Records provided:
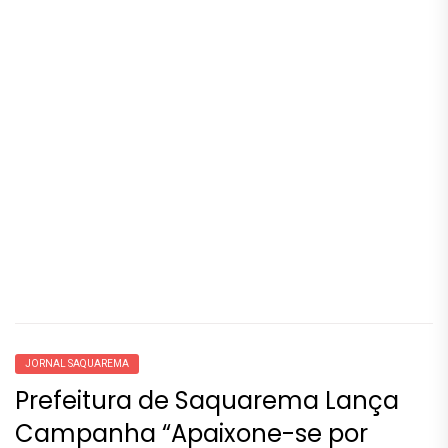
JORNAL SAQUAREMA
Prefeitura de Saquarema Lança
Campanha “Apaixone-se por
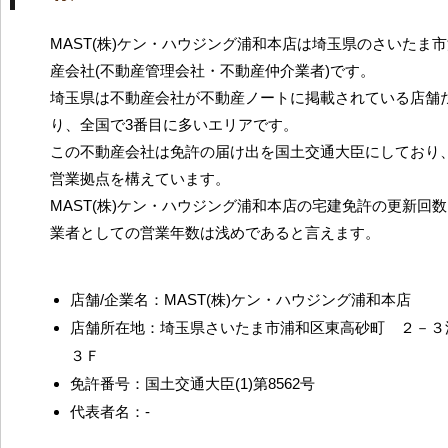
MAST(株)ケン・ハウジング浦和本店は埼玉県のさいたま
産会社(不動産管理会社・不動産仲介業者)です。
埼玉県は不動産会社が不動産ノートに掲載されている店舗だ
り、全国で3番目に多いエリアです。
この不動産会社は免許の届け出を国土交通大臣にしており
営業拠点を構えています。
MAST(株)ケン・ハウジング浦和本店の宅建免許の更新回
業者としての営業年数は浅めであると言えます。
店舗/企業名：MAST(株)ケン・ハウジング浦和本店
店舗所在地：埼玉県さいたま市浦和区東高砂町 ２－３
３Ｆ
免許番号：国土交通大臣(1)第8562号
代表者名：-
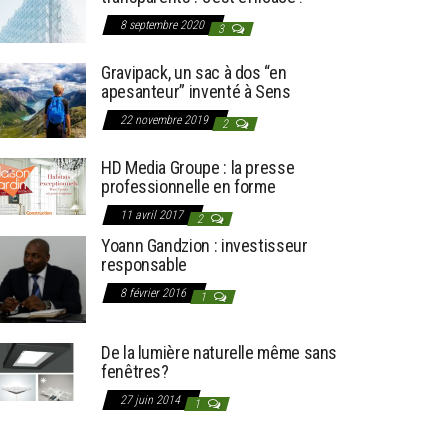
8 septembre 2020
3
Gravipack, un sac à dos “en
apesanteur” inventé à Sens
22 novembre 2019
2
HD Media Groupe : la presse
professionnelle en forme
11 avril 2017
2
Yoann Gandzion : investisseur
responsable
8 février 2016
1
De la lumière naturelle même sans
fenêtres?
27 juin 2014
1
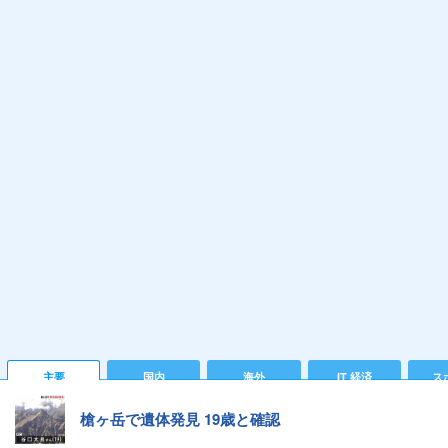
主要
国内
海外
IT 経済
ス
槍ヶ岳で遺体発見 19歳と確認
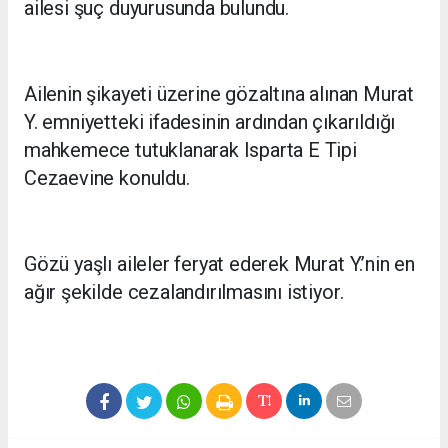
ailesi şuç duyurusunda bulundu.
Ailenin şikayeti üzerine gözaltına alınan Murat
Y. emniyetteki ifadesinin ardından çıkarıldığı
mahkemece tutuklanarak Isparta E Tipi
Cezaevine konuldu.
Gözü yaşlı aileler feryat ederek Murat Y.’nin en
ağır şekilde cezalandırılmasını istiyor.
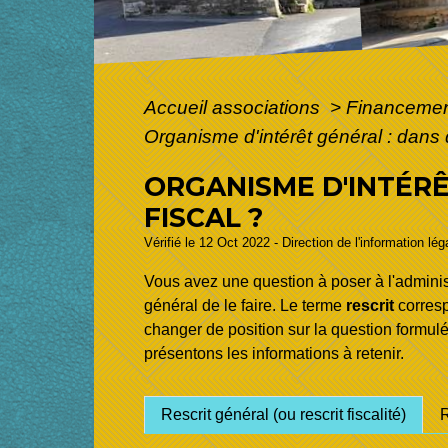
Accueil associations
>
Financement
Organisme d'intérêt général : dans qu
ORGANISME D'INTÉRÊ
FISCAL ?
Vérifié le 12 Oct 2022 - Direction de l'information lé
Vous avez une question à poser à l'administ
général de le faire. Le terme
rescrit
corresp
changer de position sur la question formulée.
présentons les informations à retenir.
Rescrit général (ou rescrit fiscalité)
R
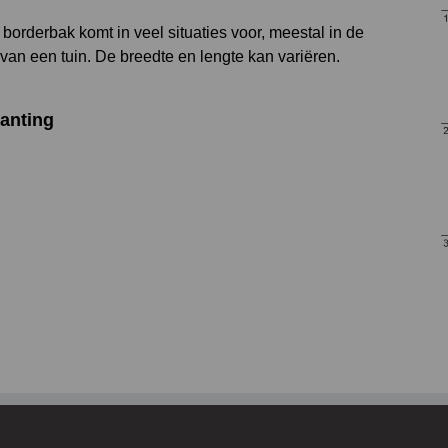
borderbak komt in veel situaties voor, meestal in de
van een tuin. De breedte en lengte kan variëren.
anting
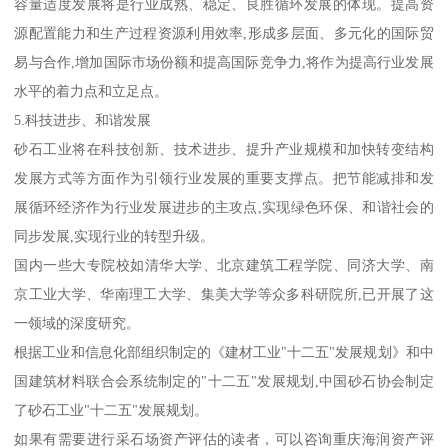
经过多年开采,天然砂资源在迅速减少,有的地区天然砂已近枯竭。为
了保护江堤河坝、保护生态平衡,各地将加大河流和严禁开采力度。
天然砂资源日趋紧张,价格持续看涨,将升至100元/立方米以上。
2.机制砂生产基地建设发展势头强劲
随着基础设施施工技术的要求和高科技的发展,对砂石的数量和质量
都有了更高的要求,机制砂石已是砂石行业产业结构转型升级的主要
发展方向和产体,亦是行业规范化发展的重点工作之一。
当前,各地企业家非常看好砂石行业的发展前景和矿产资源开发利用
的商机,纷纷投资兴建大、中型规模的砂石生产基地,同时国内各大型
水泥企业集团根据行业发展趋势已开始涉足和布局砂石骨料行业。
他们的介人为砂石行业发展注人了新的发展动力,成为助推砂石行业
高质量、高水平发展的生力军。行业一批有实力、高水平、规范化
管理的大、中型机制砂石生产基地将陆续兴建和投产运营。
3.砂石行业的企业管理力度加大
各地加大了砂石行业的企业管理力度,限期整改、强行关闭各地的小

About this task:
Rewrite all of the material above with "Mehmet" replacing "Murat" and everything else left the same. Leave the pictures out.

Solution to the exercise:
JORNAL SAQUAREMA
Prefeitura de Saquarema Lança
Campanha “Apaixone-se por
MAST(株)ケン・ハウジング浦和本店は埼玉県のさいたま
産会社(不動産管理会社・不動産仲介業者)です。
埼玉県は不動産会社が不動産ノートに掲載されている店舗だ
り、全国で3番目に多いエリアです。
この不動産会社は免許の届け出を国土交通大臣にしており
営業拠点を構えています。
MAST(株)ケン・ハウジング浦和本店の宅建免許の更新回
業者としての営業年数は浅めであると言えます。
店舗/企業名：MAST(株)ケン・ハウジング浦和本店
店舗所在地：埼玉県さいたま市浦和区東高砂町 ２－３
３Ｆ
免許番号：国土交通大臣(1)第8562号
代表者名：-
8 septembre 2020
3
Gravipack, un sac à dos “en
apesanteur” inventé à Sens
22 novembre 2019
2
HD Media Groupe : la presse
professionnelle en forme
11 avril 2017
2
Yoann Gandzion : investisseur
responsable
8 février 2016
1
De la lumière naturelle même sans
fenêtres?
27 juin 2014
1
主要
国内
海外
IT 経済
ス
槍ヶ岳で遺体発見 19歳と確認
ailesi şuç duyurusunda bulundu.
Ailenin şikayeti üzerine gözaltına alınan Mehmet
Y. emniyetteki ifadesinin ardından çıkarıldığı
mahkemece tutuklanarak Isparta E Tipi
Cezaevine konuldu.
Gözü yaşlı aileler feryat ederek Mehmet Y.’nin en
ağır şekilde cezalandırılmasını istiyor.
Accueil associations
>
Financement
Organisme d'intérêt général : dans qu
ORGANISME D'INTÉRÊ
FISCAL ?
Vérifié le 12 Oct 2022 - Direction de l'information lé
Vous avez une question à poser à l'administ
général de le faire. Le terme
rescrit
corresp
changer de position sur la question formulée.
présentons les informations à retenir.
Rescrit général (ou rescrit fiscalité)
R
borderbak komt in veel situaties voor, meestal in de
van een tuin. De breedte en lengte kan variëren.
anting
经过多年开采,天然砂资源在迅速减少,有的地区天然砂已近枯竭。为
了保护江堤河坝、保护生态平衡,各地将加大河流和严禁开采力度。
天然砂资源日趋紧张,价格持续看涨,将升至100元/立方米以上。
2.机制砂生产基地建设发展势头强劲
随着基础设施施工技术的要求和高科技的发展,对砂石的数量和质量
都有了更高的要求,机制砂石已是砂石行业产业结构转型升级的主要
发展方向和产体,亦是行业规范化发展的重点工作之一。
当前,各地企业家非常看好砂石行业的发展前景和矿产资源开发利用
的商机,纷纷投资兴建大、中型规模的砂石生产基地,同时国内各大型
水泥企业集团根据行业发展趋势已开始涉足和布局砂石骨料行业。
他们的介人为砂石行业发展注人了新的发展动力,成为助推砂石行业
高质量、高水平发展的生力军。行业一批有实力、高水平、规范化
管理的大、中型机制砂石生产基地将陆续兴建和投产运营。
3.砂石行业的企业管理力度加大
各地加大了砂石行业的企业管理力度,限期整改、强行关闭各地的小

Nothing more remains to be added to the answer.